Recast the following lines as a JSON list of strings, one string per line, omitting blank lines.

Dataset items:

######

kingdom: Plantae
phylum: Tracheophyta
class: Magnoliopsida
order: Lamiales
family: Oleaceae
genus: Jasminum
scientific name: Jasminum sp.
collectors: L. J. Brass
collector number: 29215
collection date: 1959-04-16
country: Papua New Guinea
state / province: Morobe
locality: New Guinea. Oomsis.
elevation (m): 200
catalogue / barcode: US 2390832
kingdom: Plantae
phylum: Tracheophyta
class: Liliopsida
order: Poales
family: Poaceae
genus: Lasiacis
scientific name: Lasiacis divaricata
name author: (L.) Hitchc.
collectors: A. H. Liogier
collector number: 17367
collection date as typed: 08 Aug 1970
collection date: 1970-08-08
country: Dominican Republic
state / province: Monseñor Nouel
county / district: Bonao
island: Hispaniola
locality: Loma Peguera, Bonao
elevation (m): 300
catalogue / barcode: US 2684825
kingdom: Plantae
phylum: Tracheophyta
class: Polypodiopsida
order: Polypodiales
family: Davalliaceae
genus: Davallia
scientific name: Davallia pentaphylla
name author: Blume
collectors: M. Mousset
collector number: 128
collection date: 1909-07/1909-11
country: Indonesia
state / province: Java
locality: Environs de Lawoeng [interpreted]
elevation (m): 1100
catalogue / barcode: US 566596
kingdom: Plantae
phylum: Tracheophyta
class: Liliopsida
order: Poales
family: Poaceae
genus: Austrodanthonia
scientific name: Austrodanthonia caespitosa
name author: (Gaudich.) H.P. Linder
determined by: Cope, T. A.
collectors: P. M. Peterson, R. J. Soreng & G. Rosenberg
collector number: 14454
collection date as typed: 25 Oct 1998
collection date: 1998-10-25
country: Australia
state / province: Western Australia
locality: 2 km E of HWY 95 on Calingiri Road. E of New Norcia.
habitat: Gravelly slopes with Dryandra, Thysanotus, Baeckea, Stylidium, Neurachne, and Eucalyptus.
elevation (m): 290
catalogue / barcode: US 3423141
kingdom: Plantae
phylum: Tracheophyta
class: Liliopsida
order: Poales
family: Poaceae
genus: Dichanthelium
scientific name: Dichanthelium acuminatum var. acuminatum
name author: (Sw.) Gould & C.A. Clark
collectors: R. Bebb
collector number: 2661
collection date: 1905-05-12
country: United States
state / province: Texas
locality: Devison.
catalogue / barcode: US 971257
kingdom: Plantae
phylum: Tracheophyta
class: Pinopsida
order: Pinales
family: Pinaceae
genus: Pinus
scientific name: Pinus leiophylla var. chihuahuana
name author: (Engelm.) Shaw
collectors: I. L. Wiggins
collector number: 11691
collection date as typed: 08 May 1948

######

> Written solution
[
  "kingdom: Plantae",
  "phylum: Tracheophyta",
  "class: Magnoliopsida",
  "order: Lamiales",
  "family: Oleaceae",
  "genus: Jasminum",
  "scientific name: Jasminum sp.",
  "collectors: L. J. Brass",
  "collector number: 29215",
  "collection date: 1959-04-16",
  "country: Papua New Guinea",
  "state / province: Morobe",
  "locality: New Guinea. Oomsis.",
  "elevation (m): 200",
  "catalogue / barcode: US 2390832",
  "kingdom: Plantae",
  "phylum: Tracheophyta",
  "class: Liliopsida",
  "order: Poales",
  "family: Poaceae",
  "genus: Lasiacis",
  "scientific name: Lasiacis divaricata",
  "name author: (L.) Hitchc.",
  "collectors: A. H. Liogier",
  "collector number: 17367",
  "collection date as typed: 08 Aug 1970",
  "collection date: 1970-08-08",
  "country: Dominican Republic",
  "state / province: Monseñor Nouel",
  "county / district: Bonao",
  "island: Hispaniola",
  "locality: Loma Peguera, Bonao",
  "elevation (m): 300",
  "catalogue / barcode: US 2684825",
  "kingdom: Plantae",
  "phylum: Tracheophyta",
  "class: Polypodiopsida",
  "order: Polypodiales",
  "family: Davalliaceae",
  "genus: Davallia",
  "scientific name: Davallia pentaphylla",
  "name author: Blume",
  "collectors: M. Mousset",
  "collector number: 128",
  "collection date: 1909-07/1909-11",
  "country: Indonesia",
  "state / province: Java",
  "locality: Environs de Lawoeng [interpreted]",
  "elevation (m): 1100",
  "catalogue / barcode: US 566596",
  "kingdom: Plantae",
  "phylum: Tracheophyta",
  "class: Liliopsida",
  "order: Poales",
  "family: Poaceae",
  "genus: Austrodanthonia",
  "scientific name: Austrodanthonia caespitosa",
  "name author: (Gaudich.) H.P. Linder",
  "determined by: Cope, T. A.",
  "collectors: P. M. Peterson, R. J. Soreng & G. Rosenberg",
  "collector number: 14454",
  "collection date as typed: 25 Oct 1998",
  "collection date: 1998-10-25",
  "country: Australia",
  "state / province: Western Australia",
  "locality: 2 km E of HWY 95 on Calingiri Road. E of New Norcia.",
  "habitat: Gravelly slopes with Dryandra, Thysanotus, Baeckea, Stylidium, Neurachne, and Eucalyptus.",
  "elevation (m): 290",
  "catalogue / barcode: US 3423141",
  "kingdom: Plantae",
  "phylum: Tracheophyta",
  "class: Liliopsida",
  "order: Poales",
  "family: Poaceae",
  "genus: Dichanthelium",
  "scientific name: Dichanthelium acuminatum var. acuminatum",
  "name author: (Sw.) Gould & C.A. Clark",
  "collectors: R. Bebb",
  "collector number: 2661",
  "collection date: 1905-05-12",
  "country: United States",
  "state / province: Texas",
  "locality: Devison.",
  "catalogue / barcode: US 971257",
  "kingdom: Plantae",
  "phylum: Tracheophyta",
  "class: Pinopsida",
  "order: Pinales",
  "family: Pinaceae",
  "genus: Pinus",
  "scientific name: Pinus leiophylla var. chihuahuana",
  "name author: (Engelm.) Shaw",
  "collectors: I. L. Wiggins",
  "collector number: 11691",
  "collection date as typed: 08 May 1948"
]